• [Work instruction]
Lines to restate from the data below: from the one containing "Blitar: 10 -> 11" to the one containing "Minahasa Selatan: none -> 10", both included. Give them again exactly, and only them.

BEGIN Available data

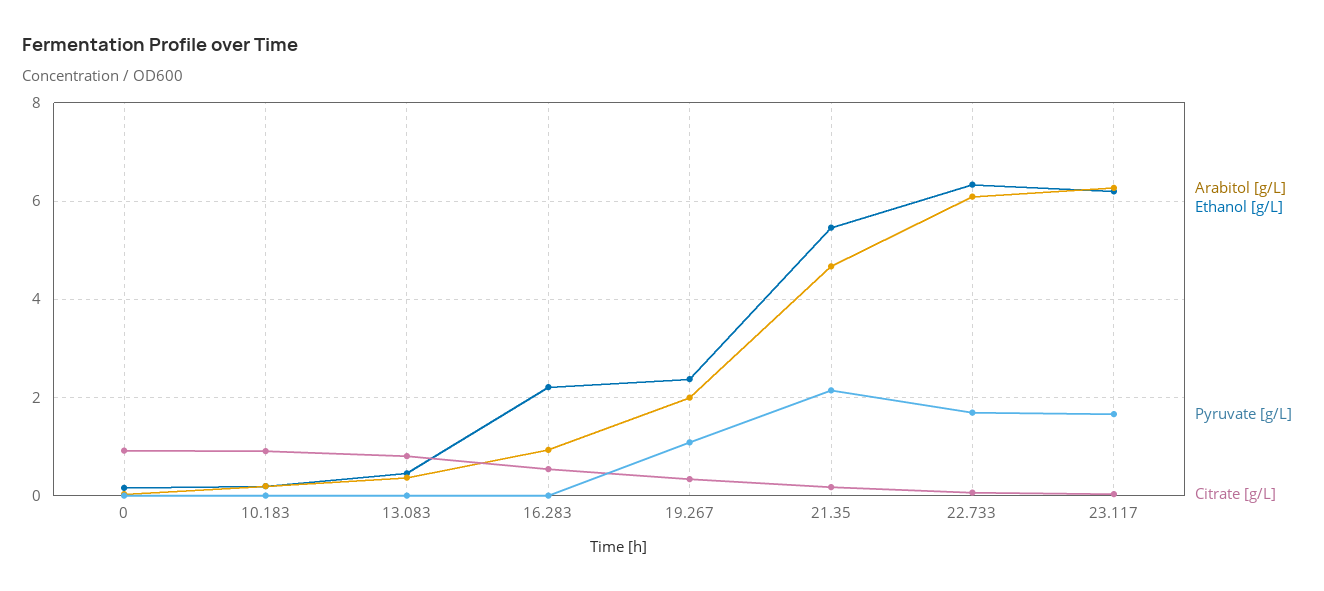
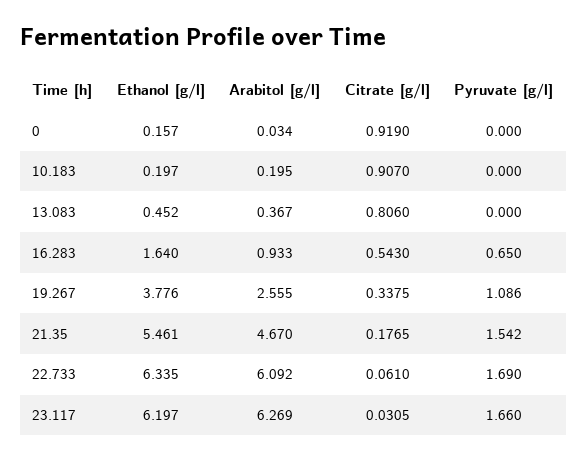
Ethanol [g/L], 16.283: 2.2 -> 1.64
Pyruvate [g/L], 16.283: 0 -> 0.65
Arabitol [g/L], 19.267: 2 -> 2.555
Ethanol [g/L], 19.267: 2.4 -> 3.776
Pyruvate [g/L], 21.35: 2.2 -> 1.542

END Available data
BEGIN Available data

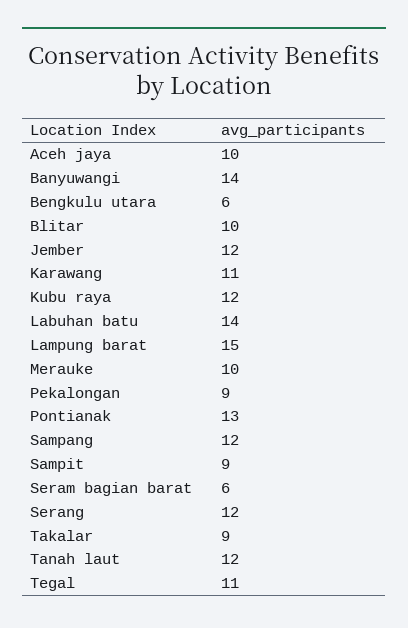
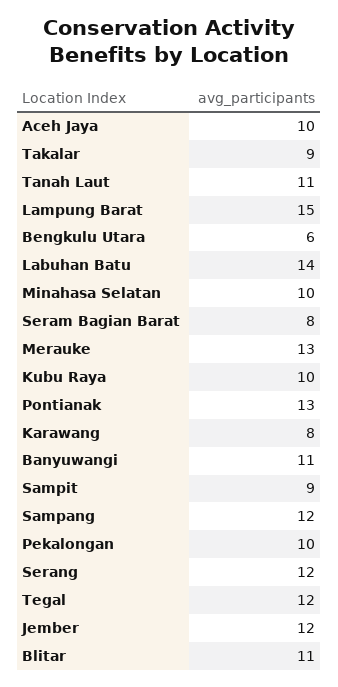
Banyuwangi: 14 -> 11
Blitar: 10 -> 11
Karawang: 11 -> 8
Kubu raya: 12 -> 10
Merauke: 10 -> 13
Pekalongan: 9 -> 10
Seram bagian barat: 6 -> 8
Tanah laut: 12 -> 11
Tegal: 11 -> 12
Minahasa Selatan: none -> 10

END Available data

• [Task answer]
Blitar: 10 -> 11
Karawang: 11 -> 8
Kubu raya: 12 -> 10
Merauke: 10 -> 13
Pekalongan: 9 -> 10
Seram bagian barat: 6 -> 8
Tanah laut: 12 -> 11
Tegal: 11 -> 12
Minahasa Selatan: none -> 10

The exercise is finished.